> _PROBLEM_
In the article on the video deficit, how well did toddlers learn new verbs through socially contingent Skype interactions compared with live interaction?

> _READING TEXT_
========================

Why is learning language from video harder than learning from live interaction until age 2?

By Aparna Nadig

In my last post I discussed evidence that children under age 2 tend to learn new words better when an adult labels a new object during interaction, than when watching the adult label the object via video. This phenomenon has been called the video deficit (Anderson & Pempek, 2005).

Why would this be the case? One straightforward explanation is familiarity; infants and toddlers interact with adults and learn from them day in and day out, whereas they traditionally have had much less exposure and interaction with screen representations in the first years of life. They may need to acquire experience with screens before they can learn from them as easily as they learn from a live person.

This simple difference in familiarity seems to be linked with at least two deeper kinds of differences that set live interaction apart from information presented on video: how socially relevant or meaningful the content is, and the ability to understand two-dimensional representation of the real world (see Barr, 2010 and Troseth, 2010 for reviews).

Social meaningfulness

Infants and toddlers are better able to learn from video when content is meaningful and relevant to their ongoing experiences. For instance, they learn labels presented via video better when their own mother does the labelling than when a stranger does it (Krmcar, 2010). They also learn non-language tasks more easily from familiar characters (e.g., Elmo) on video than from unfamiliar characters (a Taiwanese children’s character named DoDo) demonstrating the same actions (Lauricella, Gola, & Calvert, 2011).

Another factor that is key to live interaction and missing from video-presented material is social contingency: children learn best from responses that follow their speech and actions in timing and content. Contingency may be another way to make content socially meaningful; it is also consistent with children’s experiences and expectations of how people convey information. Recent research shows that 24- to 30-month-old children can learn new verbs via socially contingent Skype interactions; in fact the toddlers learned new verbs as well by Skype as they did via live interaction (Roseberry, Hirsh-Pasek, & Golinkoff, 2014). In contrast, no learning was observed in a non-contingent video condition that presented the same content obtained through interaction with a different child.

========================

> _COLLECTED DATA_
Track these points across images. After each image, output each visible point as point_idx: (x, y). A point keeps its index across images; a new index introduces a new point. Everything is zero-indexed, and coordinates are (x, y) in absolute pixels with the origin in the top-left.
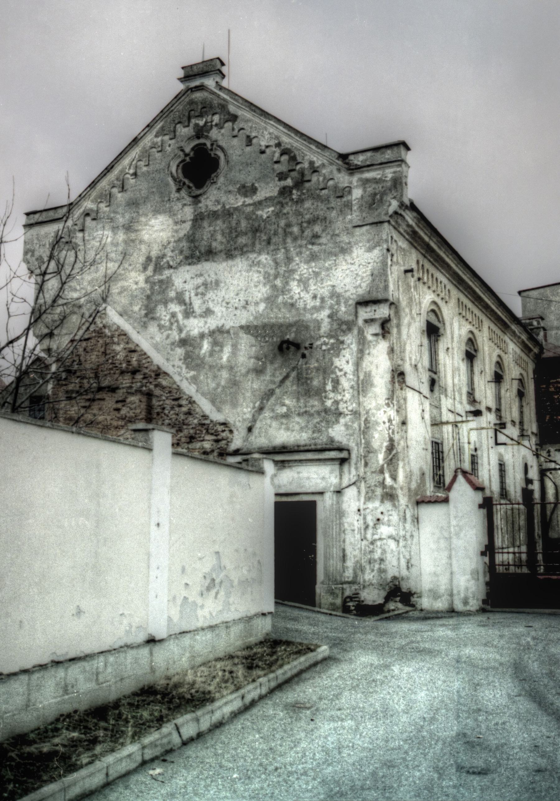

========================

> _EXERCISE RESPONSE_
They learned new verbs as well by Skype as they did through live interaction.